TEKS BACAAN:

###

Our guests from Chemistry Education- Muenster University Germany


Tanggal 31 Juli sampai 4 Agustus 2009, kita kedatangan 3 orang tamu dari Muenster University Jerman. Mereka adalah Prof. Hans-Dieter Barke, Prof. Gunther Harsh & Dr. Hilde Wirbs...yang merupakan pakar-pakar dalam bidang pendidikan kimia. Mereka membagi-bagikan ilmunya kepada kita semua di Jurusan Kimia FMIPA-UM tgl 2 & 3 Agustus 2009 tentang:
  1. Miskonsepsi siswa dalam pengajaran kimia, bagaimana mengidentifikasi dan menghilangkan miskonsepsi tersebut oleh Prof. Barke & Dr. Wirbs
  2. Pembelajaran kimia berbasis inkuiri oleh Prof. Harsh
Kegiatan ini dikemas dalam bentuk seminar nasional. Selama berada di Indonesia, kita mengantar mereka mengunjungi Borobudur, lokasi lumpur Lapindo Sidoarjo, Tanggul Angin dan mencicipi masakan Indonesia dari beberapa restoran di Malang dan Jogyakarta. Mereka sangat senang sekali.

By the way, Prof. Barke telah melakukan penelitian yang panjang dalam bidang pendidikan kimia dan hasil-hasil penelitian beliau telah dibukukan dalam buku dengan judul:

Misconceptions in Chemistry: Addressing Perceptions in Chemical Education (2008)
Oleh: Hans-Dieter Barke, Al Hazari & Sileshi Yitbarek
Penerbit: Springer

Buku ini membahas tentang pembelajaran konsep-konsep kimia dengan sangat mendalam dan berbagai miskonsepsi yang dimiliki oleh siswa SMA dan juga guru kimia dan ditawarkan juga dalam buku ini bagaimana mengobati penyakit miskonsepsi ini.

###

DAFTAR TUGAS:
1. Tentukan apakah pernyataan (a), (b), dan (c) sesuai dengan teks tentang kunjungan tamu dari Muenster University: (a) ketiga tamu datang pada 31 Juli sampai 4 Agustus 2009; (b) materi pembelajaran kimia berbasis inkuiri dibawakan oleh Prof. Barke; (c) buku Misconceptions in Chemistry diterbitkan oleh Springer. Jawab masing-masing dengan ya atau tidak, disertai kutipan persis dari teks yang menjadi penentunya.
2. Tuliskan kembali dengan tepat bagian teks tentang kunjungan tamu dari Muenster University, mulai dari "Buku ini membahas" sampai dengan "penyakit miskonsepsi ini.", termasuk kata-kata penutup itu.
Baris-baris data sesudah bacaan ini tidak diperlukan.

BAHAN YANG DISEDIAKAN:
###

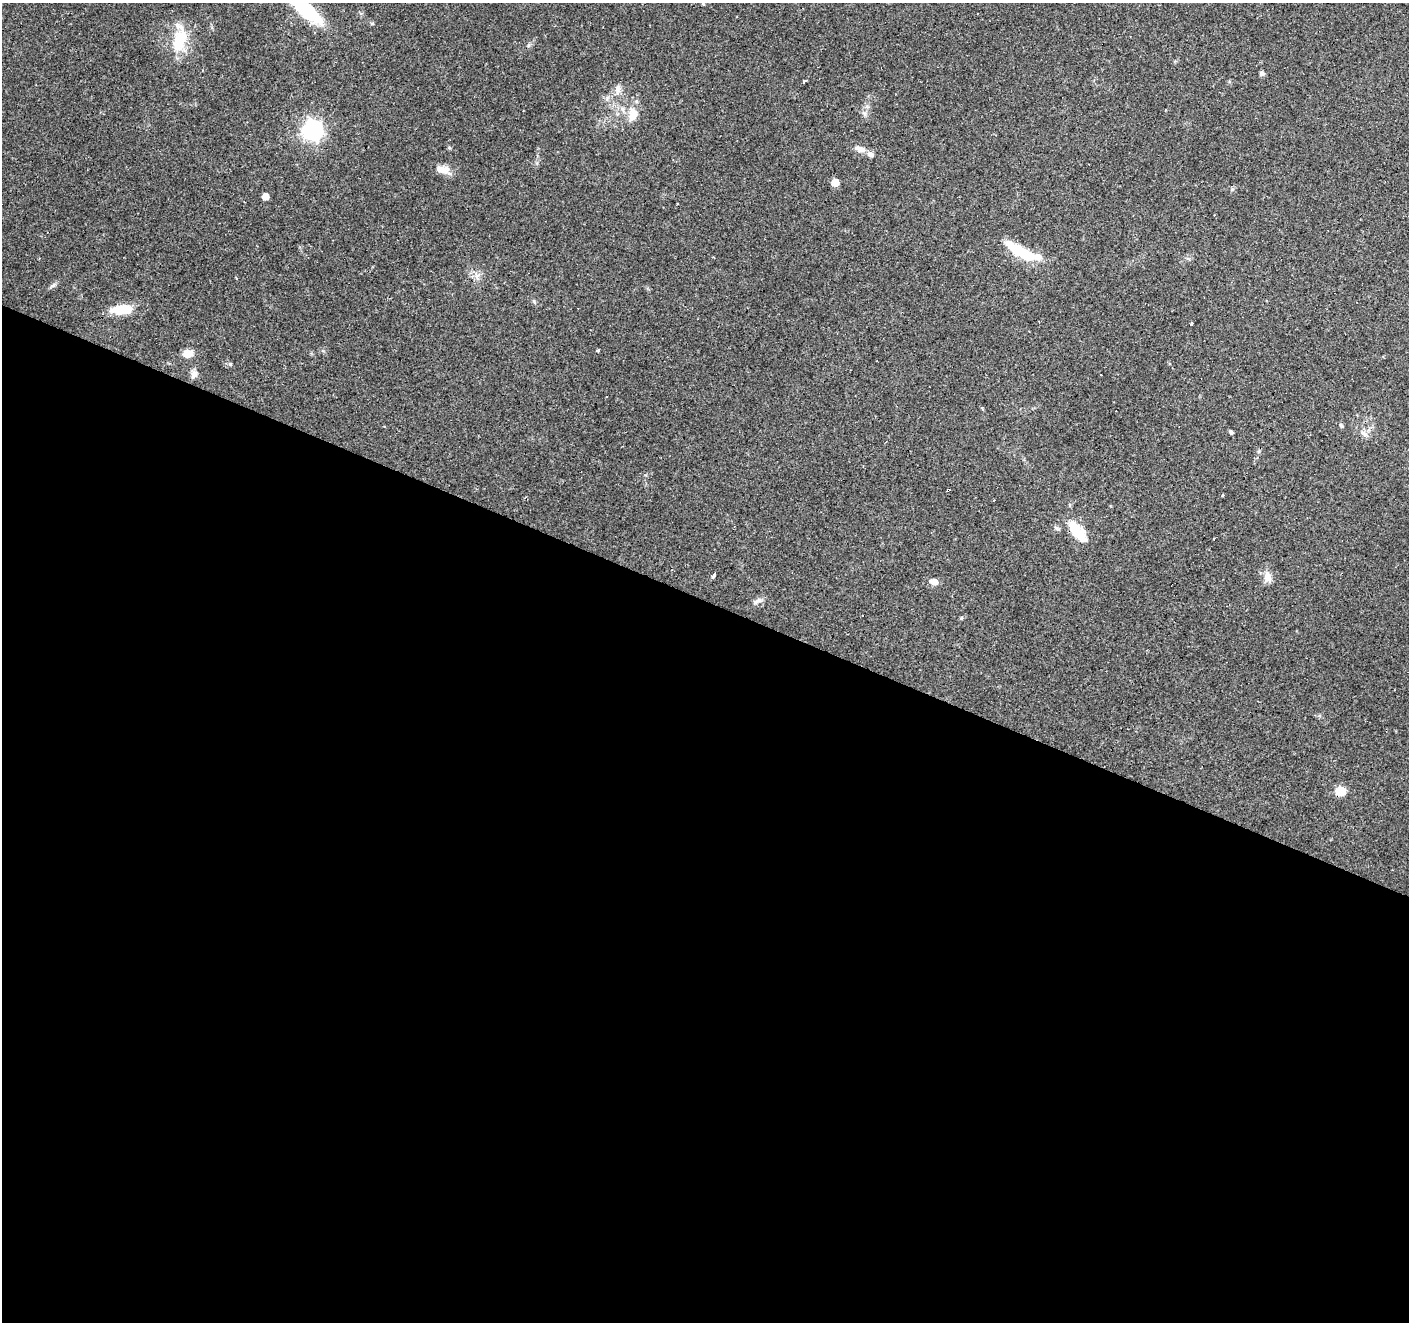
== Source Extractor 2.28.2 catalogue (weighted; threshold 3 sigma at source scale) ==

###

JAWABAN LATIHAN:
1.
(a) Ya: "Tanggal 31 Juli sampai 4 Agustus 2009, kita kedatangan 3 orang tamu dari Muenster University Jerman."
(b) Tidak: "Pembelajaran kimia berbasis inkuiri oleh Prof. Harsh"
(c) Ya: "Penerbit: Springer"

2.
Buku ini membahas tentang pembelajaran konsep-konsep kimia dengan sangat mendalam dan berbagai miskonsepsi yang dimiliki oleh siswa SMA dan juga guru kimia dan ditawarkan juga dalam buku ini bagaimana mengobati penyakit miskonsepsi ini.